New Zealand Arapawa Goat Association
Help save this critically endangered breed

Arapawa Buck #238 Kaipara Coast Tennax
Photograph Courtesy of : Shane Docherty
The Arapawa Goats
of New Zealand
Without doubt, the most interesting feral goats remaining in New Zealand are those of Arapawa Island in the Marlborough Sounds.
They are a relatively small breed (smaller than modern milking goats) and come in a variety of colours – patterns of white, fawn, brown and black being the most common colours – and they usually have distinctively patterned faces. The males have widely sweeping horns, the females shorter backward-pointing horns.
It was widely believed that these goats were the surviving descendants of Old English goats released by James Cook in the late 1700s. The colour and markings of the animals appear to be very similar. However, recent DNA testing has provided evidence that the Arapawa goats are from a now extinct South African breed.
The Old English myth will remain a myth since no DNA material of the now extinct unimproved original Old English goat is available for comparison.
On 23 May 1773, Cook and Furneaux gave a doe and a buck to Maori who resided at Grass Cove on Arapawa Island.
Under the pretext of collecting antiscorbutic grasses, on 2 June 1773 a second pair – a fertile doe and a young buck – were secreted into the dense bush of Arapawa Island’s East Bay by Cook, Furneaux and Georg Forster.
A third pair, the doe already in kid, were given to a Ngai Tahu chief on 25 February 1777. This was Cook’s final voyage and his last gift to the people of New Zealand. The particular breed of these goats was not recorded.

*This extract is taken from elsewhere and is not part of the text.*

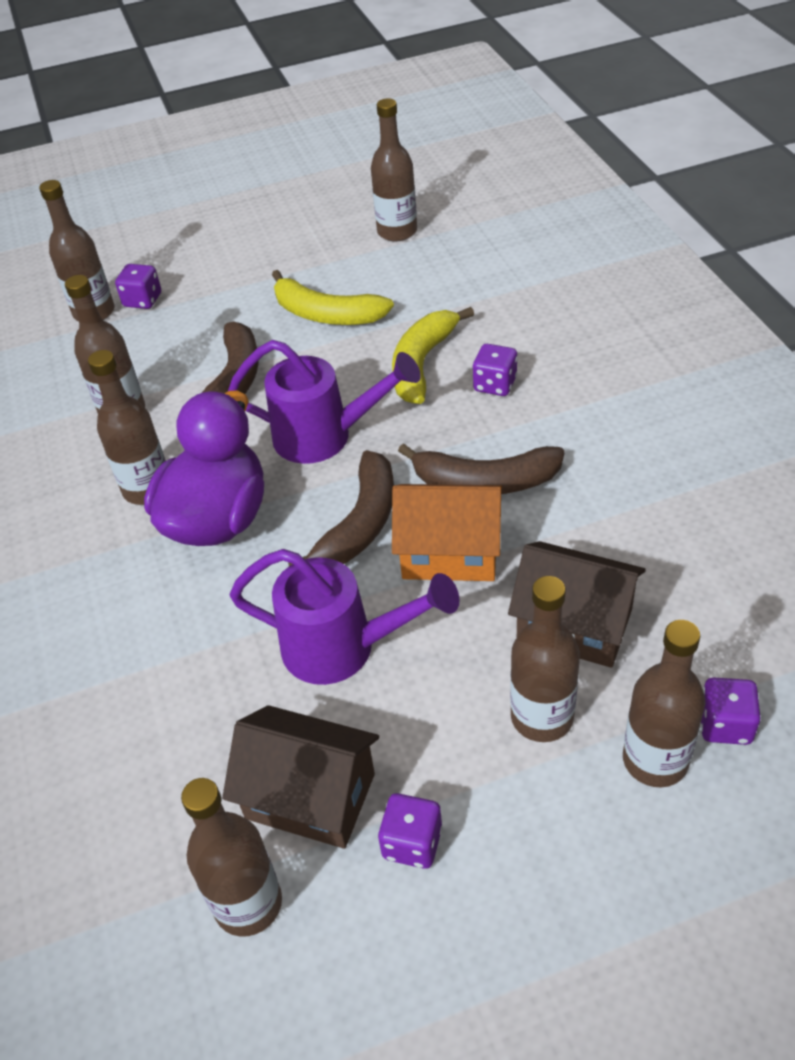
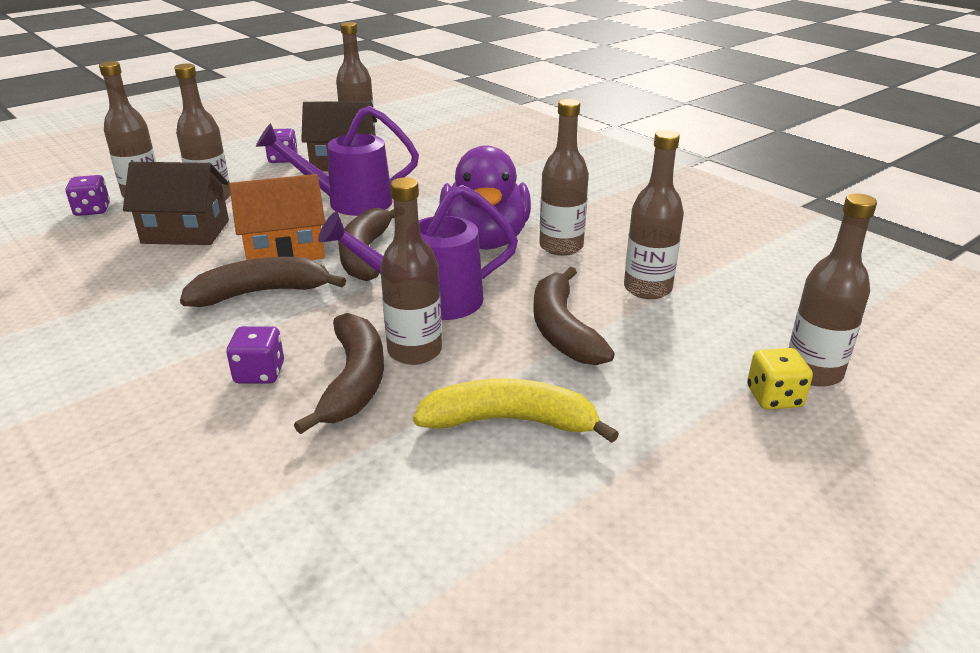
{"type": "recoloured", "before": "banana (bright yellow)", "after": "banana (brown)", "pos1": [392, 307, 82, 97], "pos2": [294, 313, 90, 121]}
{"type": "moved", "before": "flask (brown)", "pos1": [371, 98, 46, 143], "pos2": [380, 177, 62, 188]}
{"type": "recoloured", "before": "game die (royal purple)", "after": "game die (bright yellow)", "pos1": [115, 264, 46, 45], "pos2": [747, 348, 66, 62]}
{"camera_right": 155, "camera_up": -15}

Wild Arapawa goats on Arapawa Is.
Photograph Source Unknown

Betty Rowe with her herd of Arapawa Goats on Arapawa Is.
Photograph Source Unknown
According to stories handed down through his ancestors, James Henare Kura Te Au believed that wild pigs and nanny goats were plentiful in the northern region of Queen Charlotte Sound during the period between Cook's voyages and the arrival of the sealers and whalers. Even so, it was not until 1839 that we can definitively place goats on Arapawa Island, when Europeans observed and reported their presence at the Te Awaiti shore whaling station.
The goats lived undisturbed on the island for another one hundred and fifty years. Because the goats were feral and genetically isolated over a long period, they adapted to the ecological environment and evolved into a unique breed.
In the 1970s, the NZ Forest Service took notice of the goats, declaring them pests and destructive to the forest. Unable to produce acceptable proof of their antiquity, rarity, or any immediate commercial potential, the goats faced a programme of severe culling under New Zealand's Department of Conservation (DoC), placing the Arapawa breed under threat of eradication.
Fortunately, the dedicated efforts of Arapawa Island resident Betty Rowe, ably assisted by numerous volunteers, managed to thwart the cull team to some extent, saving a small but viable population. However, with the Department of Conservation's priority remaining the protection of native fauna and flora on its Arapawa Island reserves, culling of the existing goats continues to this day.
To ensure their survival, a number of these goats have been removed from the island and are now being bred by enthusiasts at various locations throughout mainland New Zealand. A breeding group was exported to the USA in 1993, followed by another to Great Britain in 2004.
Then in 2013, in a bid to expand the genetic pool, Alison Sutherland — founder of the New Zealand Arapawa Goat Association — secured the cooperation of the Department of Conservation to recover nine more goats from various locations on the island: three bucks and six does.
Isolated on the 75 square kilometre island of Arapawa in New Zealand’s Marlborough Sounds, there is historical evidence to support the claim the Arapawa goats are direct descendants of three breeding pairs released during Captain Cook’s second and third voyages to the Southern Ocean.
DNA analyses undertaken in Spain in 2007 indicated that the Arapawa goats is a genetically significant breed in its own right, only distantly related to the other breeds investigated at the time.
More recently, analysis using 50K SNP chips and Genotyping by Sequencing has linked them to a now-extinct South African indigenous goat - evidence that supports the histroical record of Cook collecting goats when he anchored at Cape Town.
Today, the American Livestock Conservancy considers the Arapawa one of the rarest goat breeds in the world, with fewer than 500 recorded worldwide.
Yet on Arapawa Island itself, the goats have no future and no formal protection - national or international. Their survival depends entirely on the dedication of people around the world who are passionate about their welfare and determined not to let this beautiful, critically at-risk breed fate into history, preserved only in written records and photographs.
The Arapawa goat deserves a place in the future - our future.